Nearly 3 million Americans aged 12 years and over use inhalansi in the past year, according to the abuse of substances and administration of mental health services. That includes nitro oxide, but also popper, household solvents and aerosol. The survey found that around 564,000 people aged 12 to 17 also used inhalansi in the past year.
With a figure like that, Professor of Law University of Maryland Kathi Hoke said Aurora took the right approach by targeting retail outlets, not users.
“Cut the head, at the retail level,” said Hoke, who is a public health law expert.
Aurora, he said, has a good legal position to prohibit this gray market product. While some have legal uses, the way they are presented, marketed and sold are a large part of the calculus.

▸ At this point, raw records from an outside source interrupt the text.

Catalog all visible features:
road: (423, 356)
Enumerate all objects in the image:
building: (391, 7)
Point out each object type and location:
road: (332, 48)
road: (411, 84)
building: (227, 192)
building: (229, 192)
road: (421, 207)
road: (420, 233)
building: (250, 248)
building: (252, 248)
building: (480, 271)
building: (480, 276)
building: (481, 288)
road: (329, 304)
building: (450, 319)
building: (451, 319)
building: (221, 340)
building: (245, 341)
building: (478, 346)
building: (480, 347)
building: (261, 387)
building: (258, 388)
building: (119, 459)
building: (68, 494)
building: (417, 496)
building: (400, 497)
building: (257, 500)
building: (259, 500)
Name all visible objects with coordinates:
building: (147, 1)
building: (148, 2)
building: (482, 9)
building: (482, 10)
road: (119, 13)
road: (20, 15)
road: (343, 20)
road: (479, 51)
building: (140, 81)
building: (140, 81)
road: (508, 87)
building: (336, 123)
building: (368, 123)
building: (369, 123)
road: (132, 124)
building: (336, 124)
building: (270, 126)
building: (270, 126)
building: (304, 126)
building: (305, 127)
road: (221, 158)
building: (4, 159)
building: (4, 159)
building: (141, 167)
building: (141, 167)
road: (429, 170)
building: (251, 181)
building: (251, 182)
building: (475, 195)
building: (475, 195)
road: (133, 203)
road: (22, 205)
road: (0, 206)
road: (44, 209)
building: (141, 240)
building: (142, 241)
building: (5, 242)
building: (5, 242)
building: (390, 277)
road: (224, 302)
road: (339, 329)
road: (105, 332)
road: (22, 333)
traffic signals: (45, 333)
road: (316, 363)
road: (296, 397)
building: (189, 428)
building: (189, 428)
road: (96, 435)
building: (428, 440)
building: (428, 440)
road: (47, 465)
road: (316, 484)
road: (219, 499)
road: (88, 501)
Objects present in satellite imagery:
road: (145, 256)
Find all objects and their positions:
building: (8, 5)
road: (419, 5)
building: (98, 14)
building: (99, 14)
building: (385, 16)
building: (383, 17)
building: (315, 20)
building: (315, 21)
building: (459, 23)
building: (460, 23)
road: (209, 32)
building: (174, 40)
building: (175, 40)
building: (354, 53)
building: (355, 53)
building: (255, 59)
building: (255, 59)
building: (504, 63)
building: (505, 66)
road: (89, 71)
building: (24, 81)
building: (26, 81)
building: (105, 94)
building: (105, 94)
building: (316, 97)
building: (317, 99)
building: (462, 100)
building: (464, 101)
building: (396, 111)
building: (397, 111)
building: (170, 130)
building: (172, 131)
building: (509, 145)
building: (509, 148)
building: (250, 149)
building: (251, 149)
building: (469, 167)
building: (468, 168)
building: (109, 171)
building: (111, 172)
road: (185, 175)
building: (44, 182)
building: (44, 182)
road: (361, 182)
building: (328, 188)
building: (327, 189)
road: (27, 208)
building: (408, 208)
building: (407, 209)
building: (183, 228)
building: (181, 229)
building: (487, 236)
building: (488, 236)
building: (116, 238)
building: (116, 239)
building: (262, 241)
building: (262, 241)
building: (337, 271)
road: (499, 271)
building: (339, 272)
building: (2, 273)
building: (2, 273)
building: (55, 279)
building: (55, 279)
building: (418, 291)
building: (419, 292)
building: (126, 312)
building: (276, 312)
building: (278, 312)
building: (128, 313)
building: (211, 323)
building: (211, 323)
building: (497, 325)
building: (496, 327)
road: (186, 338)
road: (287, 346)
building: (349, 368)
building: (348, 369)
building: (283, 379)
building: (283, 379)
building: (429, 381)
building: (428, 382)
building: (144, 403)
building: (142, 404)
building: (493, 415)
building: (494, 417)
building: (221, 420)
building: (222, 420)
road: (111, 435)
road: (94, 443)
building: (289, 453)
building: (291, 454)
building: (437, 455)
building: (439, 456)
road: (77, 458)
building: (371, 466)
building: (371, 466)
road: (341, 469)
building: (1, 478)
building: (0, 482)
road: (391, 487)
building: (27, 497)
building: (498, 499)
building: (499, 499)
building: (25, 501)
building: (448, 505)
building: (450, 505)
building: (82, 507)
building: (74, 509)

In the case of the Nitro Oxide dispenser, which is often paired in vape shops and smoke with balloons for facilitated inhalation, the argument that they are intended for home gastronomy experts who love cream can create credibility.
“This is not a chef where they get their chefs,” Hoke said. “It’s really just for the city to consider the context.”

The law will apply next month
In Denver, where the recent warning about Edibles issued by Psilocybin was issued, the spokesman for the Excise and License Department Eric Escudero said the city was “increasingly worried” about what was found in certain businesses.
But for now, said Escudero, the city has not forced a ban on the Nitro oxide tank blanket, for example. He told Post that the sale of dispensers “in some circumstances may be a violation of the law, and some conditions are not.”
“If there are illegal sales made in shops with liquor, retail tobacco or other types of business licenses in Denver, the business is subject to law enforcement actions by the city, which can include the suspension of licenses, revocation and fines,” he said.
Grier Bailey, Executive Director of the Colorado Wyoming Oil Marketer Association and Shop Association, has condemned the city ban on tobacco as an attack on retail outlets and violations of adult rights to use legal products.
But when it comes to products that are not legal – or in the gray -gray zone – the story is different, he said.
“What I will remind the shop owner gently, especially new people in the retail room and people who come from places and countries without strong consumer protection, are that regulations exist for a reason,” Bailey said. “And while Pasar Baru and new products can be innovative and profitable, regulations provide silent protection, labels and consumer transparency.”
If the size of Aurora passes on Monday, it will take effect in early September.
Vaughn said the four staff would conduct inspection. Although this is a small crew, Vaughn said that after being visited by a city enforcement officer, most businesses did not return for fear of losing their business licenses.
“There are people who will do cats-and-tikus, but in my experience, business owners are interested in doing the right things,” he said. “The risk of losing business is entirely a significant motivator in the calculus for operators and how they operate.”